Sun SPOT’s Java runs directly out of flash memory, a type of storage that doesn’t use as much power as RAM memory. This reduces the need for vigilance about how to best allocate resources. Moreover, the Java platform allows applications to be halted in mid-operation and relocated to another device, explains Meike, “So you can imagine if the battery dies on one device, you can move your application to another.”

This mobility feature is especially important for debugging the sensor hardware and software, which “is very much a nightmare,” says Srivastava, who has developed a sensor operating system at UCLA called SOS. “Bugs can really bring something down,” he adds. Therefore, it’s useful to be able to transfer a malfunctioning application to a computer where it can be fixed, something Sun SPOT is capable of doing.

But Srivastava also notes that Java is a “heavy” programming language, meaning it requires more memory than TinyOS or SOS. Indeed, Sun’s new sensors require a 32-bit central processing unit, as opposed to the 8-bit sensor processors that can run TinyOS. In addition, Sun’s sensors have 512 kilobytes of RAM, 4 megabytes of flash memory, a 2.4 gigahertz radio, and a USB interface -– making them veritable goliaths compared to most sensors.

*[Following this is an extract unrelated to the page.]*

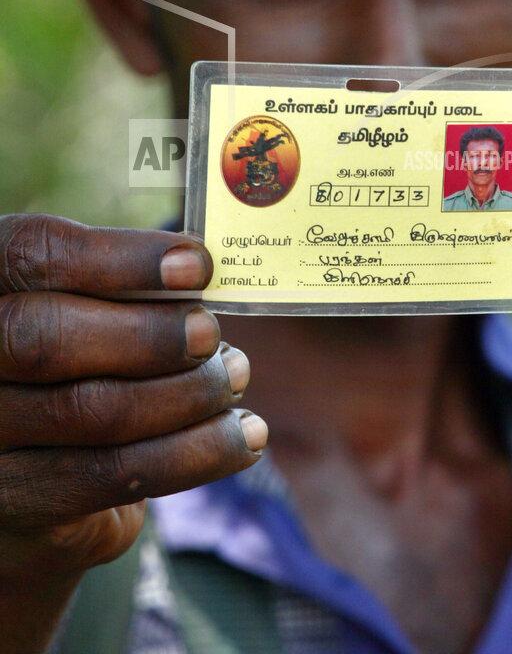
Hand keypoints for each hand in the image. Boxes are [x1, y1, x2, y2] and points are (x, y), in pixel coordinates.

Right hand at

But large sensors could be useful, says Matt Welsh, computer science professor at Harvard. “It’s clear that in any real application, you’re going to end up with a diverse population of devices,” he says. “You might have a large number of very low power wireless sensors, but you also need devices that can collect information, do processing, and aggregate data. The Sun SPOT device looks like it could be a nice candidate for that wireless device.” However, it is unlikely, he says, that Java will replace TinyOS or SOS for the smallest sensors.

Sun’s Meike expects that processors, memory devices, and radios will continue to shrink and Sun’s sensors won’t be so large in a couple of years. “The trends are telling us that these devices are going to get more capable,” he notes. In the meantime, Meike says, the clever applications that Java programmers will devise will be ready for future generations of smaller sensors.

Meike believes that playing around with sensors will offer a compelling experience for Java hobbyists and students. “This means that Java programmers can have a device that fits in the palm of their hands,” he says. “Instead of programming desktop computers, they can program the whole world.”